TEXT EXCERPT —
— BEGIN —

The eighth song and second instrumental on Why Should the Fire Die?, "Stumptown", was written by Chris Thile. The song was written as a tribute to Stumptown Coffee Roasters, Chris Thile's favorite coffee house in the world. "Stumptown" is also the album's shortest song, at one minute and forty three seconds. "Anthony", the ninth track, is the only song recorded by Nickel Creek that was written solely by Sara Watkins. "Anthony", which features a ukulele melody, was described by several critics as "old-timey". One of three Thile-Watkins-Watkins composed pieces on the album, "Best Of Luck" was the tenth track on Why Should the Fire Die?. Sara Watkins had the lead vocal for "Best Of Luck", and was complimented by critics for her "snippy" and "assertive" vocal. prefix Magazine pegged the song as the formula that makes "this album, and trio, unstoppable". The eleventh track, "Doubting Thomas", was written by Chris Thile and is named after Doubting Thomas, a biblical term. All the members of Nickel Creek came from devout Christian families, and the song is about questioning faith. The third and final instrumental, "First and Last Waltz", is Why Should the Fire Die?s twelfth track. One of the three songs written by all of Nickel Creek's members, it comes before the penultimate track, "Helena". At Nickel Creek's concerts, the song was played as a segue into "Helena". The album recording of "First And Last Waltz" has been called a "chilly effects-draped recital piece", due to its use of sound effects. "Helena", the penultimate track, was written by Chris Thile. Producer Eric Valentine provided drumming duties for this song. Thile described the track as what he considered "the ultimate climax" of Why Should the Fire Die?, and some contemporary critics found the song to be the highlight of the album. The final song on Why Should the Fire Die?, the title track, is a slow waltz. PopMatters described the song as being "gorgeously sung", but "an odd choice to conclude a record that is so often bidding for the true fun of pop music".

— END —

THE TASK —
Answer these questions using the text on Why Should the Fire Die?:
1. What coffee house is "Stumptown" a tribute to?
2. Who handled the drumming on "Helena"?
3. Which instrument carries the melody in "Anthony"?
The lines that follow the text come from a separate source.

STORED RECORDS —
— BEGIN —

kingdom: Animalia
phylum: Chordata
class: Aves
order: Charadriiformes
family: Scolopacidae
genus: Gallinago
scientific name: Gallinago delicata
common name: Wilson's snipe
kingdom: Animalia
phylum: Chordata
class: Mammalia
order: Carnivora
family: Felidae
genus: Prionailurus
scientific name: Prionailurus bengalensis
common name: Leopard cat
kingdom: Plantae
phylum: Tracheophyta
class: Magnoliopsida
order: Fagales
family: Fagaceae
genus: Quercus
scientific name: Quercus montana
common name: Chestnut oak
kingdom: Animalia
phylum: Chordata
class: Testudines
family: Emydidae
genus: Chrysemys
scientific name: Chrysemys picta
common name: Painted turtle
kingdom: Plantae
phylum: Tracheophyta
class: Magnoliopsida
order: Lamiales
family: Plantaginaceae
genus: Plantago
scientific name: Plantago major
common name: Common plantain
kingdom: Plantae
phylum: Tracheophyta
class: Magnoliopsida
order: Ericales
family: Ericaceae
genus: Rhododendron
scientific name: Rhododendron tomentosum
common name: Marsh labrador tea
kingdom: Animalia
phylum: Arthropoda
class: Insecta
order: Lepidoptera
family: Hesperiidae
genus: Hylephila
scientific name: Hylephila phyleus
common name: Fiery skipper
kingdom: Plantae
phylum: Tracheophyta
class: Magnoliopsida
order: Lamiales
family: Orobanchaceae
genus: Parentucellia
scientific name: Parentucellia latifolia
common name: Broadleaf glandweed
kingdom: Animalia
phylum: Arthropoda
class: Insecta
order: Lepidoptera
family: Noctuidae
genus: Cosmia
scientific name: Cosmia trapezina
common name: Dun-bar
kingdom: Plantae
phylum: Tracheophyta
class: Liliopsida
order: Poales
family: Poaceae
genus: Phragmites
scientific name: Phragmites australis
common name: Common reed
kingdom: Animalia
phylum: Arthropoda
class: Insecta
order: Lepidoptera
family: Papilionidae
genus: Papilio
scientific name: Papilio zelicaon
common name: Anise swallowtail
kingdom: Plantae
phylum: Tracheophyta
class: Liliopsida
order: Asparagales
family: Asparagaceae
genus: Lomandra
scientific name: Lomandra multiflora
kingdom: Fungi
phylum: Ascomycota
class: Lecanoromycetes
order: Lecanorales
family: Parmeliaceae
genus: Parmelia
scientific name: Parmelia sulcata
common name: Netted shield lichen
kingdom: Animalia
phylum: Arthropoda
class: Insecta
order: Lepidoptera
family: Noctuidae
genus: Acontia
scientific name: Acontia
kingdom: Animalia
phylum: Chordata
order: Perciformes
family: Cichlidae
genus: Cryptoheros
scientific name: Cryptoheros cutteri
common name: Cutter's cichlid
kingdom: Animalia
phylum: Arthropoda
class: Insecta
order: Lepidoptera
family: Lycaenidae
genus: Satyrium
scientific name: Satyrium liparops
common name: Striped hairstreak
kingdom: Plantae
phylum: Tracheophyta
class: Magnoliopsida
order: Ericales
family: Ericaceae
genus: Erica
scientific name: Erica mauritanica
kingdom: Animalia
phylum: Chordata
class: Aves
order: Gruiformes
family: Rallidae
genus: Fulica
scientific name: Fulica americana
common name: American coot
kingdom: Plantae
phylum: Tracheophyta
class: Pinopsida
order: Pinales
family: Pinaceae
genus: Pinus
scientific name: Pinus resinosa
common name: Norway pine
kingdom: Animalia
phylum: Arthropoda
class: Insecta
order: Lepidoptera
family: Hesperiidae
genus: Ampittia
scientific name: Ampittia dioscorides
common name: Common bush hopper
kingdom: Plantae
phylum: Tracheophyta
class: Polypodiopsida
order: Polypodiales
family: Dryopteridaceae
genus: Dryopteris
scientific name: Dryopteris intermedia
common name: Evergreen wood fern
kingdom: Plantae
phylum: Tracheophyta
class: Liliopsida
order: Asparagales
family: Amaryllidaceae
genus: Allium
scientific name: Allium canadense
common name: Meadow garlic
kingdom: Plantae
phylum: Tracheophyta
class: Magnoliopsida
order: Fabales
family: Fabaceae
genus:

— END —

ANSWER BELOW —
1. Stumptown Coffee Roasters
2. Producer Eric Valentine
3. A ukulele